Un contratto normale, consumi azzerati, contatore che non gira e il gas che passa attraverso un foro praticato su una membrana. Un manomissione, una truffa, anche assai pericolosa, a cui qualcuno sta facendo ricorso per evitare i rincari delle bollette del gas che hanno raggiunto livelli record. Questa è la nuova frontiera dei furti di energia, come racconta oggi 10 maggio Alessandra Ziniti su Repubblica. Un trend in crescita: si registra un +20 per cento, almeno stando agli interventi delle forze dell’ordine in tutta Italia visto che i dati ufficiali ancora mancano.


Come funziona

Il problema si concentra soprattutto nelle regioni del centro e del sud dove scarseggia il lavoro e dove la crisi economica si fa sentire ancora più forte. «Diretta conseguenza dell’aumento delle bollette di gas e luce. I furti di energia si stanno moltiplicando con ritmo serrato», dice la questura di Pescara al quotidiano. I furti di energia rappresentano «una seria minaccia per la sicurezza e la salute, visto che gli impianti manipolati per rubarla spesso non soddisfano i requisiti standard e potrebbero provocare incendi o scosse elettriche letali», spiegano. Non si tratta, dunque, dell’allaccio abusivo classico. Qui il sistema è diverso: i titolari del contratto di fornitura del gas chiudono la valvola del contatore, lo smontano, poi praticano un foro nella membrana (che si trova tra la rete di distribuzione e l’appartamento) e così fanno sì che il gas passi lo stesso, seppur più lentamente.

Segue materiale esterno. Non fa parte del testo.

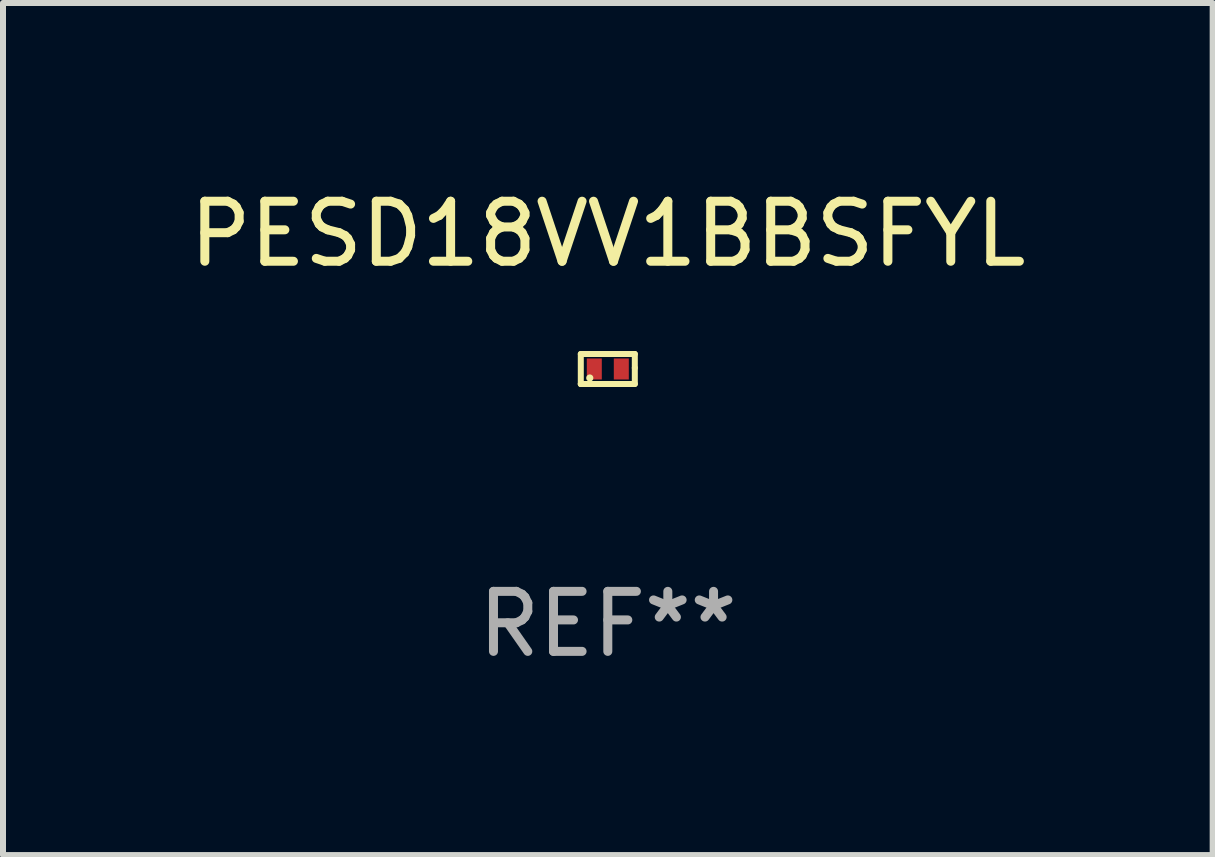
<source format=kicad_pcb>
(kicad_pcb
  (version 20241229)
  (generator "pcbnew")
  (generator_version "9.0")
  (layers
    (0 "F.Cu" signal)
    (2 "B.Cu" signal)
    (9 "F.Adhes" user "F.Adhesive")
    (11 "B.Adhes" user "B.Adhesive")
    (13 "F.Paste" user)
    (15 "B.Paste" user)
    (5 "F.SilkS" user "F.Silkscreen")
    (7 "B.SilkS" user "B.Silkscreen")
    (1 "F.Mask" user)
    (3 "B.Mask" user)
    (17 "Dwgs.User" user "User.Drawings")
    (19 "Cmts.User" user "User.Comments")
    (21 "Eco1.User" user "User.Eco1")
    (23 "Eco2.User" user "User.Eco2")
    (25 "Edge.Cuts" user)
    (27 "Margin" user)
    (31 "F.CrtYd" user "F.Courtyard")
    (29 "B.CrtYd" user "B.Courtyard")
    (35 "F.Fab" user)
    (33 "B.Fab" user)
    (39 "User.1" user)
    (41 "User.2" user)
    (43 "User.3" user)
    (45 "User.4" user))
  (footprint "PESD18VV1BBSFYL"
    (layer "F.Cu")
    (at 7.077 3.098)
    (property "Reference" "PESD18VV1BBSFYL" (at 0 -2.25 0) (layer "F.SilkS") (effects (font (size 1 1) (thickness 0.15))))
    (attr through_hole)
    (fp_line (start -0.45 -0.25) (end -0.45 0.25) (stroke (width 0.1) (type solid)) (layer "F.SilkS"))
    (fp_line (start -0.45 0.25) (end -0.45 0.25) (stroke (width 0.1) (type solid)) (layer "F.SilkS"))
    (fp_line (start -0.4 -0.25) (end -0.45 -0.25) (stroke (width 0.1) (type solid)) (layer "F.SilkS"))
    (fp_line (start -0.4 -0.25) (end 0.4 -0.25) (stroke (width 0.1) (type solid)) (layer "F.SilkS"))
    (fp_line (start -0.4 0.25) (end -0.45 0.25) (stroke (width 0.1) (type solid)) (layer "F.SilkS"))
    (fp_line (start -0.4 0.25) (end 0.4 0.25) (stroke (width 0.1) (type solid)) (layer "F.SilkS"))
    (fp_line (start 0.4 -0.25) (end 0.45 -0.25) (stroke (width 0.1) (type solid)) (layer "F.SilkS"))
    (fp_line (start 0.4 0.25) (end 0.4 0.25) (stroke (width 0.1) (type solid)) (layer "F.SilkS"))
    (fp_line (start 0.45 -0.25) (end 0.45 -0.018) (stroke (width 0.1) (type solid)) (layer "F.SilkS"))
    (fp_line (start 0.45 -0.018) (end 0.45 0.25) (stroke (width 0.1) (type solid)) (layer "F.SilkS"))
    (fp_line (start 0.45 0.25) (end 0.4 0.25) (stroke (width 0.1) (type solid)) (layer "F.SilkS"))
    (fp_circle (center -0.3 0.15) (end -0.27 0.15) (stroke (width 0.06) (type solid)) (fill no) (layer "F.SilkS"))
    (fp_text user "REF**" (at 0 4.25 0) (layer "F.Fab") (effects (font (size 1 1) (thickness 0.15))))
    (pad "1" smd rect (at -0.225 0) (size 0.25 0.35) (layers "F.Cu" "F.Mask" "F.Paste"))
    (pad "2" smd rect (at 0.225 0) (size 0.25 0.35) (layers "F.Cu" "F.Mask" "F.Paste")))
  (gr_rect
    (start -3 -3)
    (end 17.155 11.197)
    (stroke (width 0.1) (type default))
    (fill no)
    (layer "Edge.Cuts")))
</source>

Ma a costo zero, dal momento che il contatore non riparte e non rileva, di fatto, alcun consumo. Un’operazione a rischio perché smontare e rimontare il misuratore «provoca una dispersione volontaria di gas», spiega Emilio Torlo, titolare di un’azienda di distribuzione di gas secondo cui il fenomeno si registra soprattutto nei «quartieri popolari», quindi tra chi fa ancora più fatica ad arrivare alla fine del mese. Non spariscono, inoltre, i meno pericolosi allacci abusivi alle reti elettriche di gas e di acqua. Oltre al famigerato magnete piazzato sul contatore che rallenta la misurazione. Ieri, ad esempio, nel quartiere Librino di Catania, i carabinieri hanno scoperto 15 persone che rubavano luce e acqua alla rete pubblica. Aumentano, infine, gli interventi nelle grandi città come Roma.